WITTE KERST  (december 1999)

een wintervertelling

Willem Lepidus was een rustige jongen. Veel vrienden had hij niet en sinds zijn moeder overleden was, woonde hij alleen. Op de zaak werd hij wel eens gepest, met van alles en nog wat, maar Willem had geleerd daar boven te staan. Niet op reageren, had zijn moeder hem steeds voorgehouden. Daar kwam bij: Willem had zijn geloof. Niet dat hij de kerk plat liep, maar hij wist dat zijn Schepper altijd nabij was. De Heere hield hem in het holle van Zijn hand. En hem niet alleen.

 

Het was bijna Kerstmis. Buiten was het grijs en bewolkt. Het vroor niet en er stond geen ster aan de hemel. Zijn uitzicht zou dit jaar geen kerstkaart worden.

 

Op kerstavond had Willem altijd zo zijn eigen overwegingen. Hij dacht aan het kindje dat geboren werd. Niet te lang natuurlijk, want de mensen vonden al gauw iets verdacht tegenwoordig. Zelf had hij best een kindje willen hebben, maar er zat geen vrouwenvlees aan hem, zoals zijn moeder dat altijd noemde.

Het afgelopen jaar had Willem overwogen zijn zaad beschikbaar te stellen voor onvruchtbare echtparen. Maar het katholieke ziekenhuis bij hem in de stad deed geen k.i. meer en een ander academisch ziekenhuis wees hem af omdat hij homoseksueel was. Hoewel hij al jarenlang geen seks met andere mannen meer had, moest hij de vraag toch eerlijk beantwoorden, vond hij. De professor had er zelf ook mee gezeten, maar zo waren de richtlijnen nu eenmaal, dat hadden die ziekenhuizen onder mekaar afgesproken.

 

Voor Willem dus geen kindje, zelfs geen bijdrage daaraan. Ach, er waren zoveel mensen die niet meededen aan de voortplanting. Priesters bij voorbeeld, en bisschoppen. Die hadden hun verplichte celibaat en de Paus was niet van plan dat af te schaffen. De Nederlandse bisschoppen waren het allemaal met de Paus eens, kardinaal Simonis voorop.

Eigenlijk was kardinaal Simonis zelf het enige steekhoudende argument vóór handhaving van het celibaat. Stel je voor dat er daar twee van waren. Willem kon het beeld even niet van zich afzetten, maar de kerstgedachte weerhield hem ervan verder te fantaseren.

 

Gelukkig was er weer een nieuwe bisschop, een frisse jonge man, die vroeger wel raar gedacht had over homoseksualiteit maar door het COC-Groningen bekeerd was. Drie hoeraatjes voor bisschop Eijk. Nou ja, twee waren misschien ook genoeg.

Glimlachend dacht Willem terug aan het moment van de wijding, toen een vlinder neerstreek op de languit liggende bisschop in wording. Een vlinder. Psyche in het Grieks. En psyche betekende zowel vlinder als geest. De bisschop bofte maar. God was hem duidelijk welgezind.

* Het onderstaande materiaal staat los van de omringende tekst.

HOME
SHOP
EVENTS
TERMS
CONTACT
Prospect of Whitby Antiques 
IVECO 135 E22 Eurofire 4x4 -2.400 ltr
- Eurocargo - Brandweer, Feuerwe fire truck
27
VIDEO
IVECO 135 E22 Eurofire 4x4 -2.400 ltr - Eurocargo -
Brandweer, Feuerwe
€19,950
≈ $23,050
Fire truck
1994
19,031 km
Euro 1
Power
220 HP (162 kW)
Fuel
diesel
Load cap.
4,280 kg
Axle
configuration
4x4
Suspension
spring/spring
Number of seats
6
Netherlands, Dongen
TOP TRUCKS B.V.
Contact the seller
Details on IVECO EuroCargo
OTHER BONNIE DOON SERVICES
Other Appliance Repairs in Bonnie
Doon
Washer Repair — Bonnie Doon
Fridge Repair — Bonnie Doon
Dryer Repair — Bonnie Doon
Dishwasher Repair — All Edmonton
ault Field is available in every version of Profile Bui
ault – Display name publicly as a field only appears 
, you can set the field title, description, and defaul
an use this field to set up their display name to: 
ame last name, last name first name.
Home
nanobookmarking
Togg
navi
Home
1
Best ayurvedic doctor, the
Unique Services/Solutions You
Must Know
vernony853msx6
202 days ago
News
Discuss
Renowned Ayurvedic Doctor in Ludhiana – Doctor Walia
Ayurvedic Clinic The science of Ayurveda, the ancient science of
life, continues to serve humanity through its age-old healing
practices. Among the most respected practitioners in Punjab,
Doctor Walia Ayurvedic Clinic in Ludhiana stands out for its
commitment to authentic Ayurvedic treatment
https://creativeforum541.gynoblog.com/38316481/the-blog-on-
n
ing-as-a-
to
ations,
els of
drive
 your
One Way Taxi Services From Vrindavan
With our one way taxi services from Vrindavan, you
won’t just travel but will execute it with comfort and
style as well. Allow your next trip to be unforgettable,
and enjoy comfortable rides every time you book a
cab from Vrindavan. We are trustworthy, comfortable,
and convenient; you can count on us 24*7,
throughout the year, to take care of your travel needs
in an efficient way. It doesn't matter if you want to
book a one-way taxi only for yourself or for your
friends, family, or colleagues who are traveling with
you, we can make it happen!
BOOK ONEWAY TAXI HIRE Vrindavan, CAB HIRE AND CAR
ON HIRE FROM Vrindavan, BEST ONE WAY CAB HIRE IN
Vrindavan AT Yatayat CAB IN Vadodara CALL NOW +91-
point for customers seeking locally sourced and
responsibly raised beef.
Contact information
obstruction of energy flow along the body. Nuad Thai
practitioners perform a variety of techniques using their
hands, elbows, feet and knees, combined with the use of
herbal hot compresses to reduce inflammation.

Alleen, was de vlinder ook niet van oudsher al een symbool voor de homo's? Willem meende het haast zeker te weten. Leuk voor bisschop Eijk. En een vondst van de Schepper.

 

Op zulke momenten was voor Willem het bestaan van God onontkoombaar. Net als met Kerstmis en met Pasen. Dan voelde je gewoon dat Hij nabij was. Dan voelde je het holle van Zijn hand, Zijn warmte. Je werd wat lichter in je hoofd en een diepe vrede daalde in je hart. Even vergat je de zorgen van alledag, net als nu, op kerstavond. Een lichte opwinding maakte zich van Willem meester.

 

Buiten was het gaan sneeuwen. Een fijne dwarreling van witte vlokken lag als een bewegende structuur tegen het donkere uitspansel.

Dit moest een teken zijn. Het sneeuwde niet zomaar. Het sneeuwde voor hem, als een bericht uit de hemel. Als God zich manifesteerde bij de wijding van bisschop Eijk, waarom dan ook niet bij het kerstgevoel van Willem Lepidus?

 

"Het sneeuwt," zei Willem hardop in zichzelf, "het sneeuwt." Hij kon zijn opwinding niet langer onderdrukken. Hij schreeuwde het uit: "Het sneeuwt!" En opeens wist hij het. Opeens wist hij het zeker. En zachtjes mompelde hij, terwijl zijn hart bonkte in zijn keel: "Het sneeuwt. God denkt aan mij en trekt zich af!"